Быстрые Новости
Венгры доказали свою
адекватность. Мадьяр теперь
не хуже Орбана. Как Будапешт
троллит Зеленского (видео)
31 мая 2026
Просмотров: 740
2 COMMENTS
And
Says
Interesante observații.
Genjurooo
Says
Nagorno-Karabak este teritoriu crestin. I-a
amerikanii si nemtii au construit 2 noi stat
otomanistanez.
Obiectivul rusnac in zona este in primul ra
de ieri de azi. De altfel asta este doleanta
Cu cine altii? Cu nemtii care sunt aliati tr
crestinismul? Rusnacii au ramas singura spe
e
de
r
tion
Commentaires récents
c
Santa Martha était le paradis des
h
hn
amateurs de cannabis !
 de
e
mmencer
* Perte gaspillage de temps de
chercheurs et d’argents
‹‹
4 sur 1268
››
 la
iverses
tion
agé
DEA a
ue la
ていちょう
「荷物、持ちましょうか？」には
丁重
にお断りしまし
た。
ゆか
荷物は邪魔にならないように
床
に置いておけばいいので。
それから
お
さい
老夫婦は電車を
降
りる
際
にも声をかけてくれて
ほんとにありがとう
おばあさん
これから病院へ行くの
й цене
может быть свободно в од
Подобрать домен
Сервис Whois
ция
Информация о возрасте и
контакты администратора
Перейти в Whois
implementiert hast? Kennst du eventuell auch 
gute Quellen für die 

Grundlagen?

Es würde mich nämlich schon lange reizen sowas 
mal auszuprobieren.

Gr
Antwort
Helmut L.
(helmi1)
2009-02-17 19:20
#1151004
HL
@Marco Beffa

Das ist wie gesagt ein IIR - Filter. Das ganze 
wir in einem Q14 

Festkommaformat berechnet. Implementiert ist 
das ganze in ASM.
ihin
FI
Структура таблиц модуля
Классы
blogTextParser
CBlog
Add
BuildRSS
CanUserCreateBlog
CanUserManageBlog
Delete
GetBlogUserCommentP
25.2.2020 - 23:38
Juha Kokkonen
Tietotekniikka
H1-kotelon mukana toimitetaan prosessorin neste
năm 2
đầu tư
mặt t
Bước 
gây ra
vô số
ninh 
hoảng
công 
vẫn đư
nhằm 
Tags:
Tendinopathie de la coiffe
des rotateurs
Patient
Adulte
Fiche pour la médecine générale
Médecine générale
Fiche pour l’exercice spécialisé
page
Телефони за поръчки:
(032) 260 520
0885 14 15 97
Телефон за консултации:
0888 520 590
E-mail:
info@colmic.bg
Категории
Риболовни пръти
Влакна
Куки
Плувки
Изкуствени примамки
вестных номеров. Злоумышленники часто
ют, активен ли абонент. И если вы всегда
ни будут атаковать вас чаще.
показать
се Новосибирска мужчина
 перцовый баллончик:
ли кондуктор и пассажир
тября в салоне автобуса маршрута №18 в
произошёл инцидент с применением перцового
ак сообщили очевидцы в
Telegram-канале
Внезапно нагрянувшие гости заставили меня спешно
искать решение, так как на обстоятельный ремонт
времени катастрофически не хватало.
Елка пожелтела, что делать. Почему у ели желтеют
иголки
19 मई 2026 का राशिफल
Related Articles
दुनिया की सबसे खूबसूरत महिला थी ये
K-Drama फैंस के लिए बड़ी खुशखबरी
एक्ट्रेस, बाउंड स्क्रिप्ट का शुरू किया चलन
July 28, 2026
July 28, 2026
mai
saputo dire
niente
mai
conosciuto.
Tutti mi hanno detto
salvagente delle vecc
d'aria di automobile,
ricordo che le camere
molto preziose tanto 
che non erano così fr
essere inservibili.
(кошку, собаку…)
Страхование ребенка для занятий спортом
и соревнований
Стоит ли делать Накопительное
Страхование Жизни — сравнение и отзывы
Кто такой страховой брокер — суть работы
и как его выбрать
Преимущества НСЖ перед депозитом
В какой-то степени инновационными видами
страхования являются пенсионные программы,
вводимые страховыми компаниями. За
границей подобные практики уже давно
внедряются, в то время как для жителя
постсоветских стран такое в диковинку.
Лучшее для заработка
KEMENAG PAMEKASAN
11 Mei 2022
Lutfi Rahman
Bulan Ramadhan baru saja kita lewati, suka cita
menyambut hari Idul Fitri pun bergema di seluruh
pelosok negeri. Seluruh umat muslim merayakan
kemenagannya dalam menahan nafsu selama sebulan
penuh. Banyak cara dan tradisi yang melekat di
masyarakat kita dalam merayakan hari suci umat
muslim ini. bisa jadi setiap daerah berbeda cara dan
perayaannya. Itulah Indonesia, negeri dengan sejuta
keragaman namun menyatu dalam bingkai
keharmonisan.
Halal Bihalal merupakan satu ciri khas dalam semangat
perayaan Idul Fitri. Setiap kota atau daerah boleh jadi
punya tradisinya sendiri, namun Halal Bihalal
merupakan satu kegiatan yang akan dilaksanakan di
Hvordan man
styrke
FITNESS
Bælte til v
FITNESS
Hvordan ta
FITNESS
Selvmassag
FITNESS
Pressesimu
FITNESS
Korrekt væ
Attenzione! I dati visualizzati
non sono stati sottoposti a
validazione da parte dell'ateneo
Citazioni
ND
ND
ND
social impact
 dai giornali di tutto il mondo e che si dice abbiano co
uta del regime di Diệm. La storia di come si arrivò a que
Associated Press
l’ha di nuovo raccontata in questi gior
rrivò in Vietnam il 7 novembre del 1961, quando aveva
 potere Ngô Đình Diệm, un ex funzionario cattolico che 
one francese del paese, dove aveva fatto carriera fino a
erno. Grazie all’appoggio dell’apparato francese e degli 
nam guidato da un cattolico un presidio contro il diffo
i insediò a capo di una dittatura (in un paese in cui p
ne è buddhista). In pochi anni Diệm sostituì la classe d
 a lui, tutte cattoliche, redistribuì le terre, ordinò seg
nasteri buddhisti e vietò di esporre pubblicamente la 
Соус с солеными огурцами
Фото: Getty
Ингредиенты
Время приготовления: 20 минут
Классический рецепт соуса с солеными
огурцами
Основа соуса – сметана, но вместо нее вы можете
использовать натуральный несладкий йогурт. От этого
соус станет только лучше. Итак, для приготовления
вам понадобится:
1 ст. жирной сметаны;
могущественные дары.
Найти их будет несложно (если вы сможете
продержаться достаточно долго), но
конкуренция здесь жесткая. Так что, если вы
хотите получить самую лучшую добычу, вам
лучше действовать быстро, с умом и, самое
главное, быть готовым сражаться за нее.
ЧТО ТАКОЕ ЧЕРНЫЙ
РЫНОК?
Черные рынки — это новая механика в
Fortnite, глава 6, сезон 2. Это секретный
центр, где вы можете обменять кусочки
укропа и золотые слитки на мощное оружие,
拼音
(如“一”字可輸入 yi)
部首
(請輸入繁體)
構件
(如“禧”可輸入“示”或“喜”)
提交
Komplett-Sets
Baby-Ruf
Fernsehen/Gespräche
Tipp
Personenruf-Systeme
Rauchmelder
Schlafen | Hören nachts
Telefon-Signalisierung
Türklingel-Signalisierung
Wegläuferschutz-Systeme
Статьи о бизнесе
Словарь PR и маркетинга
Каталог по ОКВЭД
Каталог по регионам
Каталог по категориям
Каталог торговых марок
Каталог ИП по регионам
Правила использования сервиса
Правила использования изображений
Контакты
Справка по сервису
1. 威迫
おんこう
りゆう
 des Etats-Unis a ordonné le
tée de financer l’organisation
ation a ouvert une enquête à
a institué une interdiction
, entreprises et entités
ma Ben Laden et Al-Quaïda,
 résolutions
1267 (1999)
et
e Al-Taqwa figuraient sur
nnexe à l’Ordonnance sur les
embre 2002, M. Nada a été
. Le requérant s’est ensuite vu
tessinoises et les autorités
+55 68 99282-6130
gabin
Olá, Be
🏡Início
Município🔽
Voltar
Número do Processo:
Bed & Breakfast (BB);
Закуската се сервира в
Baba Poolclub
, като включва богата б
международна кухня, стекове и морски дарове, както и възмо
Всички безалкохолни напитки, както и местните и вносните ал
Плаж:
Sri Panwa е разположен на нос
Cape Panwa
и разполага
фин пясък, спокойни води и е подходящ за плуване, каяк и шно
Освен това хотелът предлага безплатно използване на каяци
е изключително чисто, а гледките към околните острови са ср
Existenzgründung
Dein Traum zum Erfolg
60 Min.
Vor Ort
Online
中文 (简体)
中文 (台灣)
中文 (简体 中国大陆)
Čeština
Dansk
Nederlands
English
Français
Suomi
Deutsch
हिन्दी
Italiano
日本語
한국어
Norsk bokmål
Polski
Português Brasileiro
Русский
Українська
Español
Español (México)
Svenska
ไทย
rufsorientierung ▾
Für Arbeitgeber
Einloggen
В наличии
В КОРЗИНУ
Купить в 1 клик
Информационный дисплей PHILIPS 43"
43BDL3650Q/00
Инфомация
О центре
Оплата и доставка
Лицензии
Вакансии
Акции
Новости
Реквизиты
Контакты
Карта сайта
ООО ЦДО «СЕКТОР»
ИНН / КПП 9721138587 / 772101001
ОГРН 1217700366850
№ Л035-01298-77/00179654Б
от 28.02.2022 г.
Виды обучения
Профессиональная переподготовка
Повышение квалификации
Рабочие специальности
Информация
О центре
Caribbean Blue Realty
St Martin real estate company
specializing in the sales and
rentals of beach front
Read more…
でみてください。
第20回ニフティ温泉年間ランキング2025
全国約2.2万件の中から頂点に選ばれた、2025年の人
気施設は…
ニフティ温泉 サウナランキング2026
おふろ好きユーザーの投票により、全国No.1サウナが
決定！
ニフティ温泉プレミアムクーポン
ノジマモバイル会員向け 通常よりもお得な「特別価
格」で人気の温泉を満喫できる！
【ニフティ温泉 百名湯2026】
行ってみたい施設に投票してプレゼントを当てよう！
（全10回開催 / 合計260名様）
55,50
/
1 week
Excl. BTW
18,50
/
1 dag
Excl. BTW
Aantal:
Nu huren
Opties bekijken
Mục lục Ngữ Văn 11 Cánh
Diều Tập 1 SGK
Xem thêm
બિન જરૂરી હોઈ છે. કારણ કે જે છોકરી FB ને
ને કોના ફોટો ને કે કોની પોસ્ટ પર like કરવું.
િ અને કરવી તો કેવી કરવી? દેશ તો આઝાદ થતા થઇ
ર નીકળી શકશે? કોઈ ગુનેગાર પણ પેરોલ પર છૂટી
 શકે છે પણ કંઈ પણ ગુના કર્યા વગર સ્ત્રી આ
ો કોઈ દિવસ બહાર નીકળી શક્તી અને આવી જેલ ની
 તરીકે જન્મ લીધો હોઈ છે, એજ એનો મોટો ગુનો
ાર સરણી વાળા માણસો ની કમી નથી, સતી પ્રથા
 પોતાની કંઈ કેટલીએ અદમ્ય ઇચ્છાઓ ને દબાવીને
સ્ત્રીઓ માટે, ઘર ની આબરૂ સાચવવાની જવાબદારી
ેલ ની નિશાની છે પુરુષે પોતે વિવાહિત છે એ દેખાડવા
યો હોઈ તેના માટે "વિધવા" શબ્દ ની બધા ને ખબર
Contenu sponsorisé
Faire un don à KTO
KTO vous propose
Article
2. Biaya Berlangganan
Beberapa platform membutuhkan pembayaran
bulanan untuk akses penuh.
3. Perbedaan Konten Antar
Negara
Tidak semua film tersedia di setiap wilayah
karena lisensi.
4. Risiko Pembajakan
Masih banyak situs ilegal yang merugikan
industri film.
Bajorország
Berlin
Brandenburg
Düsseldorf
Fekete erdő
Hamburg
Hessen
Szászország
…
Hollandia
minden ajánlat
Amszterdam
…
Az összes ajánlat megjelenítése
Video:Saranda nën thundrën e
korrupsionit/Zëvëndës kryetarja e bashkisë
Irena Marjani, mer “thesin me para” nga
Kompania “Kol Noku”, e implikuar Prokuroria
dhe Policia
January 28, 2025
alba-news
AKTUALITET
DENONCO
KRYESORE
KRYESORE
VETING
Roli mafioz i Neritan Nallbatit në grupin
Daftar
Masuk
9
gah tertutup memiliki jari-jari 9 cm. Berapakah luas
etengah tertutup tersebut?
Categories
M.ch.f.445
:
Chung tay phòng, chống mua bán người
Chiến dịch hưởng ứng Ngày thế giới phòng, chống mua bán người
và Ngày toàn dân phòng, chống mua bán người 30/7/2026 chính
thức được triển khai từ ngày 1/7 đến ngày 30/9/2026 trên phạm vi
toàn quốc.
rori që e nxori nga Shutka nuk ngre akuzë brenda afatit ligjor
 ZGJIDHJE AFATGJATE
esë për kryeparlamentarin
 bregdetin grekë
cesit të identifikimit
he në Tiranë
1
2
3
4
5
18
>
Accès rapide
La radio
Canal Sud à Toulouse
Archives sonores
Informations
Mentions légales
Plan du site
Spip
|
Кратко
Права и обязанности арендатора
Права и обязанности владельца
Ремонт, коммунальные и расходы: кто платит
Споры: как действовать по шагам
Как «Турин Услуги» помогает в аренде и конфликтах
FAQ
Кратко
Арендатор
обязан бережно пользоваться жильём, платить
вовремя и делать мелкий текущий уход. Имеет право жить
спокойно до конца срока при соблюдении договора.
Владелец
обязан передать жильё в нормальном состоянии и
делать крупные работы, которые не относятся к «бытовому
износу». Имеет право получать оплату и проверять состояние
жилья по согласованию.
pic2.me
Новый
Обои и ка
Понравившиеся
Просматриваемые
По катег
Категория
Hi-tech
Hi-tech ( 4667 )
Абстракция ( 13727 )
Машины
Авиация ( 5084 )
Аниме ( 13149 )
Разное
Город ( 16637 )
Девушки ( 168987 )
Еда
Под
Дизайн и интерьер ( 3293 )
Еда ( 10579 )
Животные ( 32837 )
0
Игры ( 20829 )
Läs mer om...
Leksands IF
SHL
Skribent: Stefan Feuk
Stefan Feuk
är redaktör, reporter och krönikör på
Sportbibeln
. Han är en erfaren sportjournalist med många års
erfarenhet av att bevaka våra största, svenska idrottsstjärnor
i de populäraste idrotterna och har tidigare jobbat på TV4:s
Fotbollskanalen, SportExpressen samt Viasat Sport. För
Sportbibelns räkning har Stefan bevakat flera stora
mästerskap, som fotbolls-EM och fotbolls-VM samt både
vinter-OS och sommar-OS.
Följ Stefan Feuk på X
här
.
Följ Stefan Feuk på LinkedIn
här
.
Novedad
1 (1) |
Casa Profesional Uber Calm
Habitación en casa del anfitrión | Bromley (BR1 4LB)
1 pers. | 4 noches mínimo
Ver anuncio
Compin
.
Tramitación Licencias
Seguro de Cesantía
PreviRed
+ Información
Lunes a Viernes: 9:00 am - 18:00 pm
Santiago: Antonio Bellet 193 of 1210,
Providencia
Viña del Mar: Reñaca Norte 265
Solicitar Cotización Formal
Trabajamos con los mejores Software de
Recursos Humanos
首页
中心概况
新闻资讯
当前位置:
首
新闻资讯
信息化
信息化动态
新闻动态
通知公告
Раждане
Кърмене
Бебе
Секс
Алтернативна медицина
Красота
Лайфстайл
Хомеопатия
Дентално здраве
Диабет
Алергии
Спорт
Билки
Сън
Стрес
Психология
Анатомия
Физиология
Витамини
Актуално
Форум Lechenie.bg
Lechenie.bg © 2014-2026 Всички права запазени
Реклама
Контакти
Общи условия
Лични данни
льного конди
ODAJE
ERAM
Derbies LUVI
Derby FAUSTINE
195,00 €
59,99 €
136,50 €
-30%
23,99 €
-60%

* [What to work on]:
Lines that include the word "Страхование" are to be extracted from the data above.

* [Exercise output]:
Страхование ребенка для занятий спортом
Страхование Жизни — сравнение и отзывы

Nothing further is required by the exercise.